Wednesday, November 4, 2009

A look at Shakespeare

I got a package from my father the other day. This does not sound particularly entertaining, until you learn that it came in a University Bookstore box and was no doubt sent from there, since my father works in the shipping department, and that I live five blocks away from the University Bookstore. Oh, my parents. It was fun to get mail, though.

Anyway, in the box I found a Halloween card, a bar of chocolate, and two books. One of them was the play Dancing at Lughnasa, by Brian Friel, which does look interesting, but the other book is the one that particularly caught my eye.

This is The Lodger Shakespeare: His Life on Silver Street, by Charles Nicholl. Apparently there is a record of the testimony Shakespeare gave in a court case over an unpaid dowry in 1612, the only spoken words of his that are recorded.
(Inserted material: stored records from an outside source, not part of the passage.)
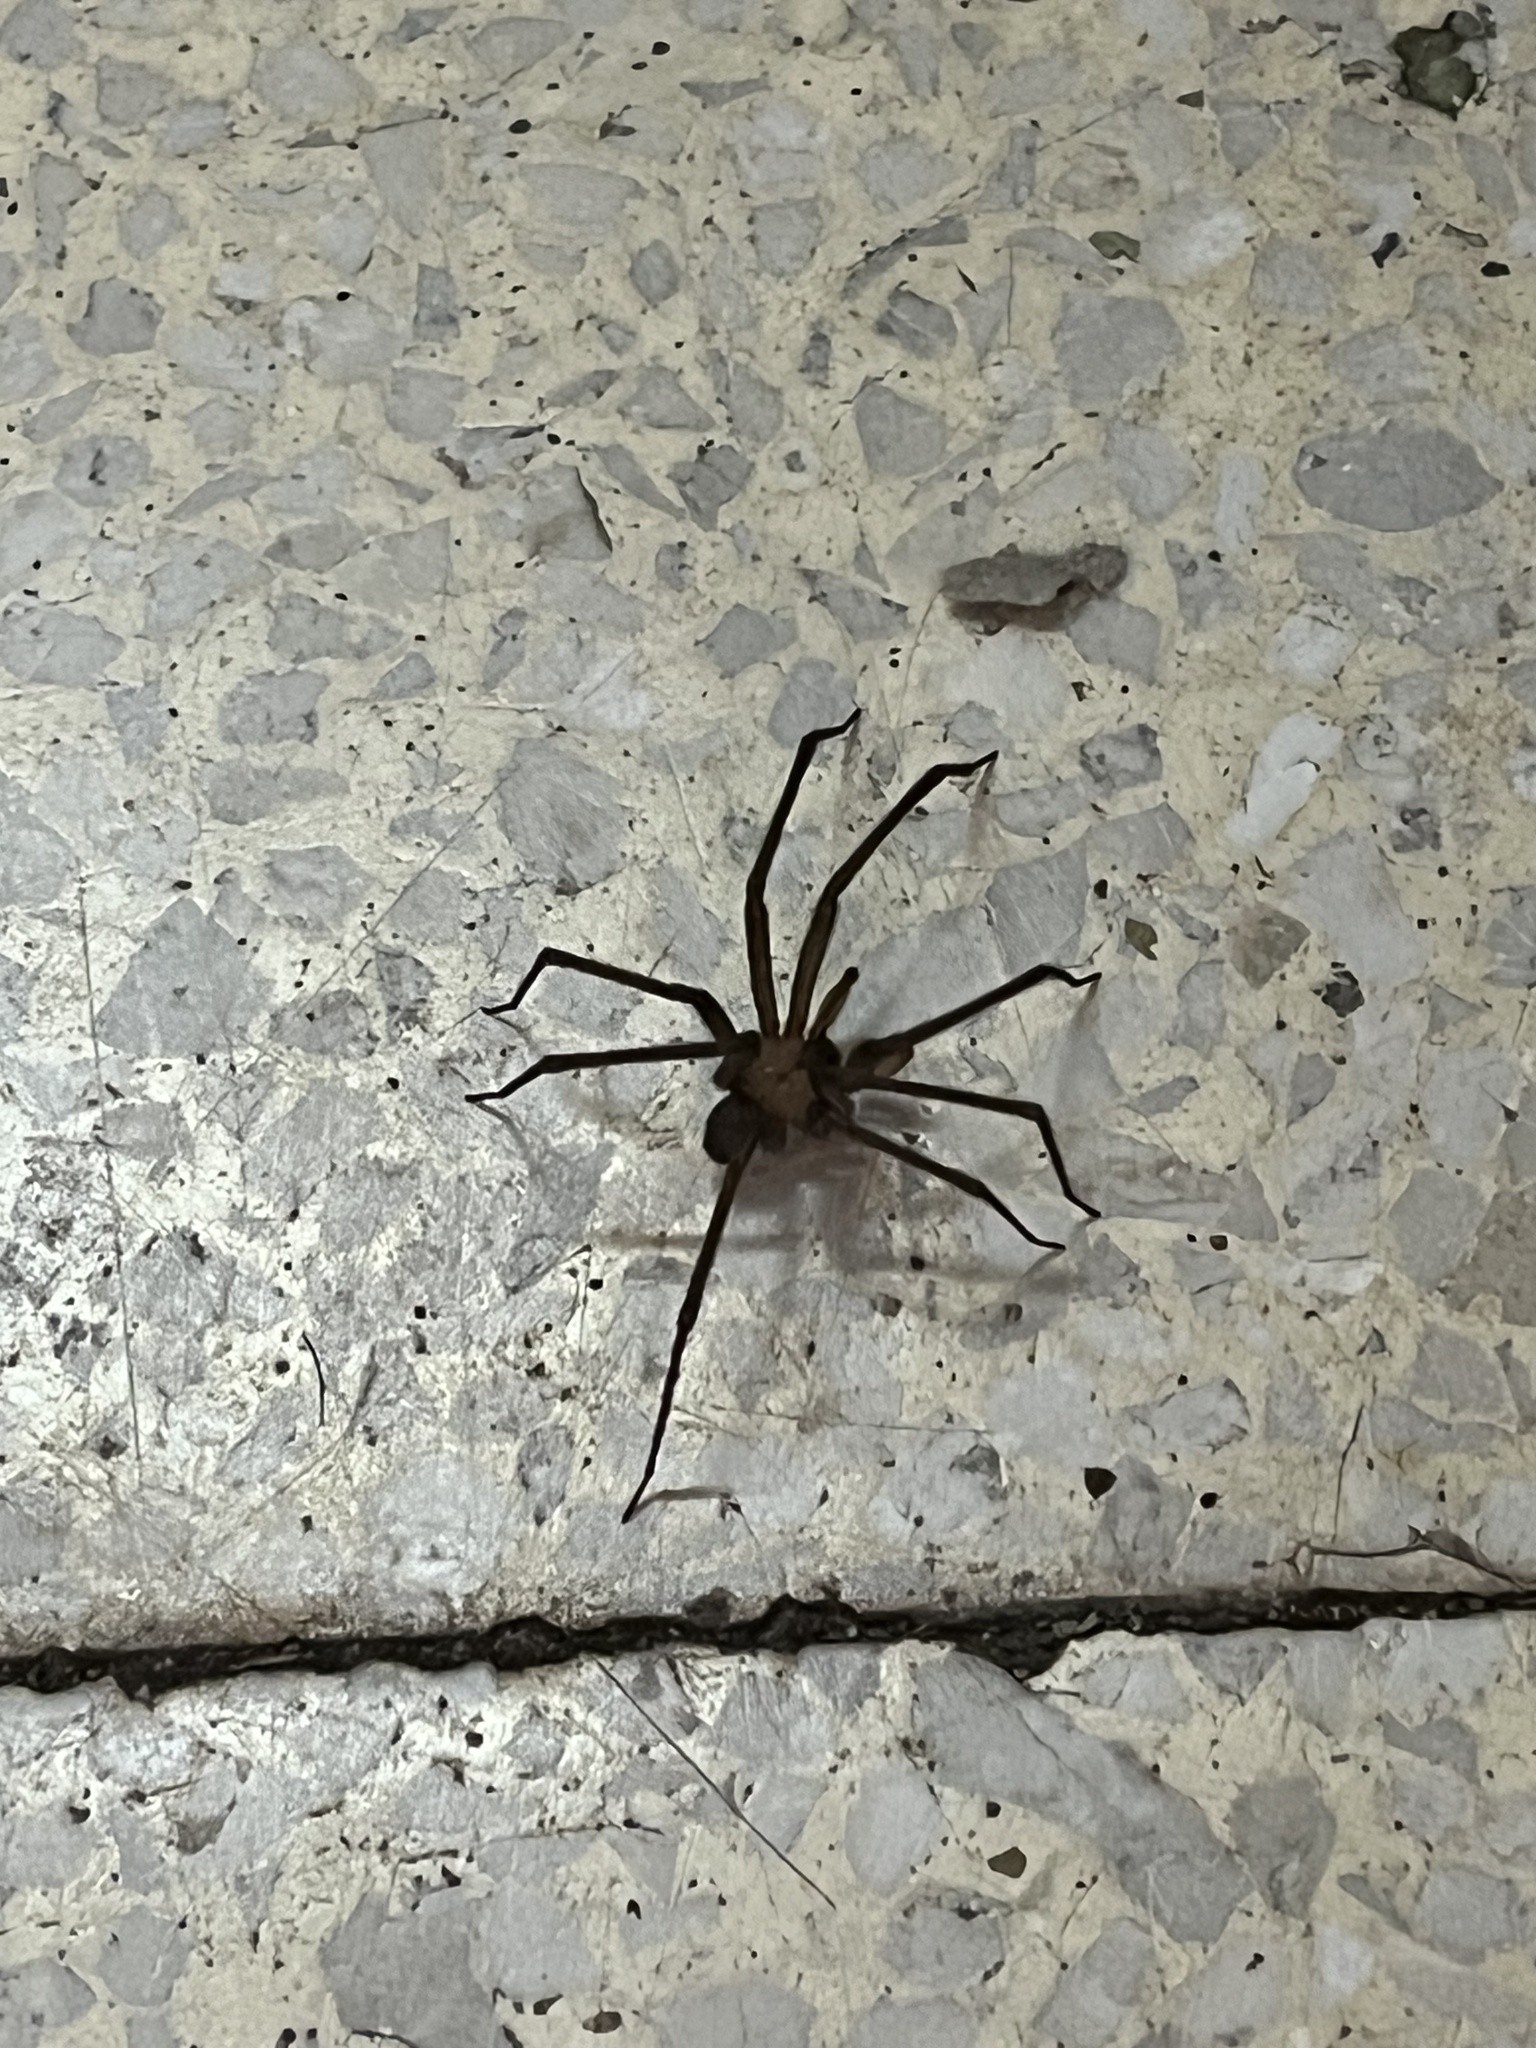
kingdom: Animalia
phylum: Arthropoda
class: Arachnida
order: Araneae
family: Sicariidae
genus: Loxosceles
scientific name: Loxosceles laeta
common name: Chilean recluse spider
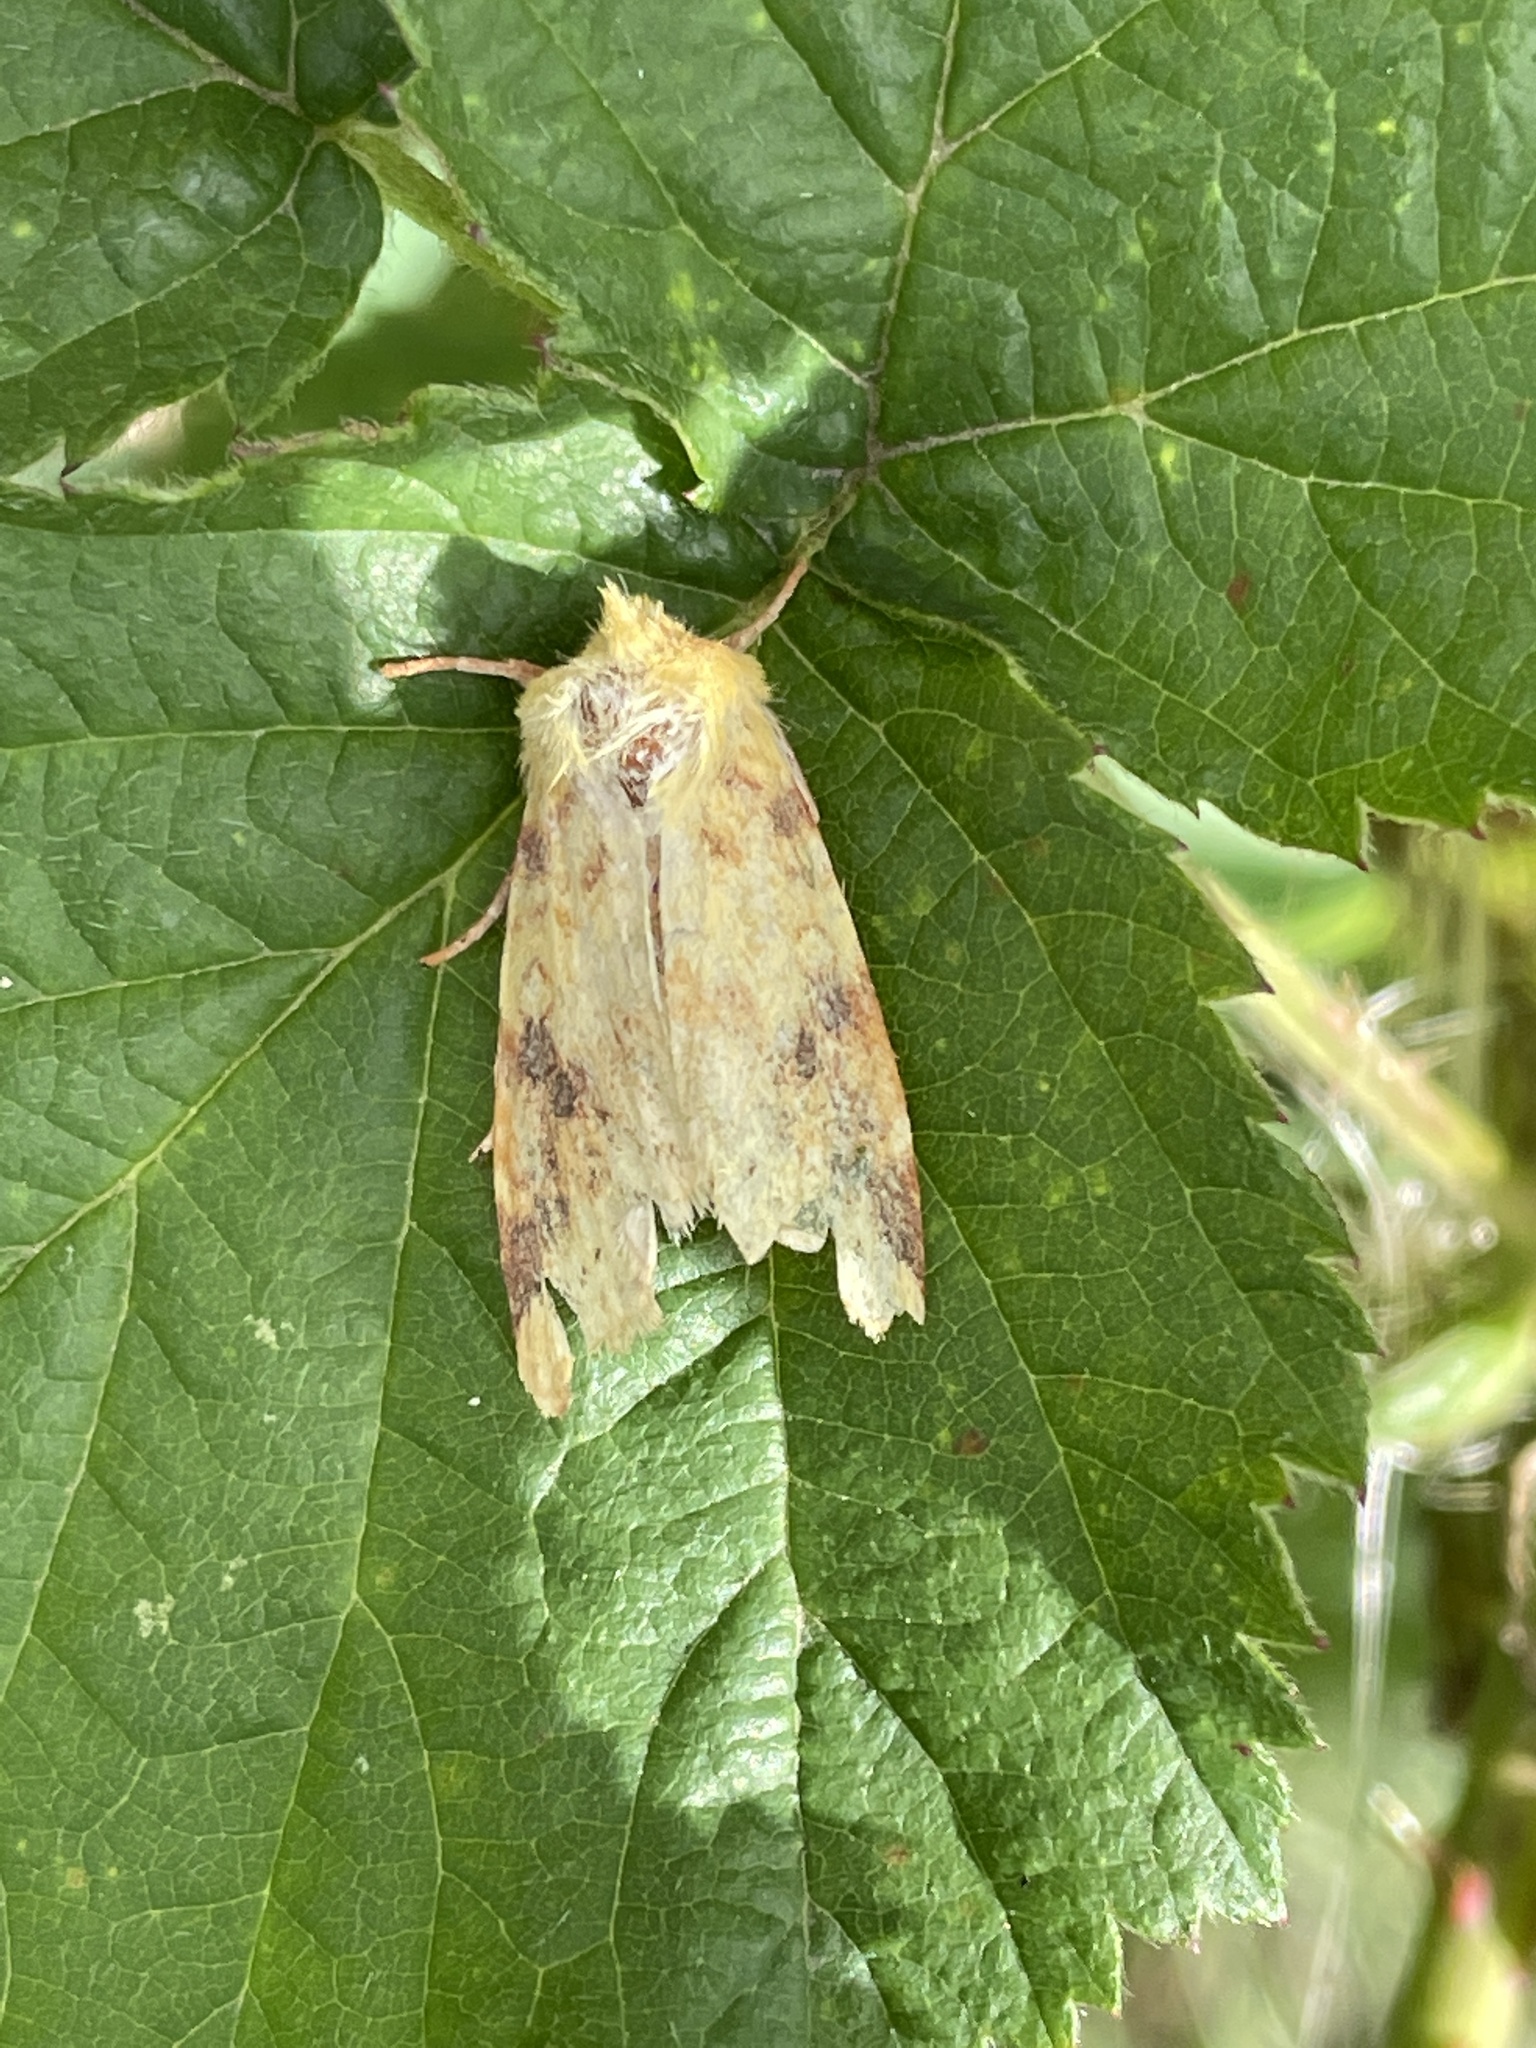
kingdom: Animalia
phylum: Arthropoda
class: Insecta
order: Lepidoptera
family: Noctuidae
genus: Xanthia
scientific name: Xanthia icteritia
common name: The sallow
His testimony relates to his time as a lodger in the house of a French immigrant family called the Mountjoys, and the biography focuses on this period in his life and his circumstances when he lived there. I've never read a biography of Shakespeare, and while I assume the book will go into some discussion of the rest of his life, I think it will be fascinating to read something about him so closely focused. And something which sounds surprisingly original for a book about Shakespeare.

I'm really looking forward to reading this. Let's hope I can find some time for it.